> Exercise
Would you copy all lines in the data that contain the word "Helene"?

> Data to examine
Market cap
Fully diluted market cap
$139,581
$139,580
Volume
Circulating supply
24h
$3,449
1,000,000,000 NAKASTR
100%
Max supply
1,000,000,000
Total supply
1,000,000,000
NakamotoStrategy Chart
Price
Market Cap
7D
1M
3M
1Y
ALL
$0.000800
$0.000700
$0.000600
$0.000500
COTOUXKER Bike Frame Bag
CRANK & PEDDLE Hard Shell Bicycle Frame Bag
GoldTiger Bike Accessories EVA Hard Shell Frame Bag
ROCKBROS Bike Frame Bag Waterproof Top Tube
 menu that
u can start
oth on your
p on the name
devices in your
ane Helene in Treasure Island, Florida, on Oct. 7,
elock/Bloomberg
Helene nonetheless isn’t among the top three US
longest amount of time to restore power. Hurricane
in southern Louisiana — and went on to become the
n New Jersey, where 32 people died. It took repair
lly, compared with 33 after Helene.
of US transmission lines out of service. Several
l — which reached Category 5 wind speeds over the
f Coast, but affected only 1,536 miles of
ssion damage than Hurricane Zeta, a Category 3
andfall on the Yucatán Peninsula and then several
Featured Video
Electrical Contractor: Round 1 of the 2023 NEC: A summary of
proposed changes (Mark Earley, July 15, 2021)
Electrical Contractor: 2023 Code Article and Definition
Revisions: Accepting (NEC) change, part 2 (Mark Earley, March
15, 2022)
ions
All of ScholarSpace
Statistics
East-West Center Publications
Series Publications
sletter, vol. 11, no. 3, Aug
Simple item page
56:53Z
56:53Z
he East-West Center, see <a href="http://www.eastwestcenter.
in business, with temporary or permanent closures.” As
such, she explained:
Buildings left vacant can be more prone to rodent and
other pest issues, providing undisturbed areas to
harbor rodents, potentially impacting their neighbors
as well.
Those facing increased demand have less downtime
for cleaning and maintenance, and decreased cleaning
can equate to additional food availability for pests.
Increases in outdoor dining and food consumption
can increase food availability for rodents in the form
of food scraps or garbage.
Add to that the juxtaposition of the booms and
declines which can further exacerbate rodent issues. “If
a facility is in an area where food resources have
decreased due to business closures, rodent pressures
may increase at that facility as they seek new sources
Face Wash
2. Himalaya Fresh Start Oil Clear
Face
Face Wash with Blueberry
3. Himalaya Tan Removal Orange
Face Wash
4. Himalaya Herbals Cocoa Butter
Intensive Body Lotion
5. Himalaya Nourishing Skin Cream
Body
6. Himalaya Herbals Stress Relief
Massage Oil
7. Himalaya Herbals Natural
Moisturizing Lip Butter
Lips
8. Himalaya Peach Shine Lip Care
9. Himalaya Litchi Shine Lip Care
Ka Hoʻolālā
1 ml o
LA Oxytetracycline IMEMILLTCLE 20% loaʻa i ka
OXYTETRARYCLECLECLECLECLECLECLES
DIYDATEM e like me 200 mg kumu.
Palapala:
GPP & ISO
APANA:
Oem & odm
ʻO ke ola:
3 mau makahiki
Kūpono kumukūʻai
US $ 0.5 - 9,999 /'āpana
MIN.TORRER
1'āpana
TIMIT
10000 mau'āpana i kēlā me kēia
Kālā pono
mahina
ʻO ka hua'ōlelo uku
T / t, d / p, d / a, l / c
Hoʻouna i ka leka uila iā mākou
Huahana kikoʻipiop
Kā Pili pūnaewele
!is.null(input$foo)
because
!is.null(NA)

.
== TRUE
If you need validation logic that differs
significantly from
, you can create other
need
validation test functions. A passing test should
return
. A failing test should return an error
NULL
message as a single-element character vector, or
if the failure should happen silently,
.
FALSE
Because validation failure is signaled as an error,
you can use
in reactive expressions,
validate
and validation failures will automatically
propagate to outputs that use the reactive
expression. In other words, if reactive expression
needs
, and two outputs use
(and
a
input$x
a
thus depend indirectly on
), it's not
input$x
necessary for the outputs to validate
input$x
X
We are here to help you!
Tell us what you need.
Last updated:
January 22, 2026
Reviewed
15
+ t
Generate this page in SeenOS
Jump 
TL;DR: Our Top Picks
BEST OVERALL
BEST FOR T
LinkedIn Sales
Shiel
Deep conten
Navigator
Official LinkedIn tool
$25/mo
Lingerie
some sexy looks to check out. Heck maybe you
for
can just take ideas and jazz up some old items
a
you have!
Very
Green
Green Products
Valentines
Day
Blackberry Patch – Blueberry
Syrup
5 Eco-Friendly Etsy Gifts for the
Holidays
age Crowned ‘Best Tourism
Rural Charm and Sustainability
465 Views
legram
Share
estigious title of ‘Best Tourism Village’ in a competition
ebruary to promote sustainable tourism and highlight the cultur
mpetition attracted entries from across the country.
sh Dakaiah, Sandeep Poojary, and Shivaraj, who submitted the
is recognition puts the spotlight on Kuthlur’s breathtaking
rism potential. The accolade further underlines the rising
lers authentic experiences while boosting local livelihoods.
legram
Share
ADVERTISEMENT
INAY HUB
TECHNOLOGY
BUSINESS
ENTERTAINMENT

> Result for this task
ane Helene in Treasure Island, Florida, on Oct. 7,
Helene nonetheless isn’t among the top three US
lly, compared with 33 after Helene.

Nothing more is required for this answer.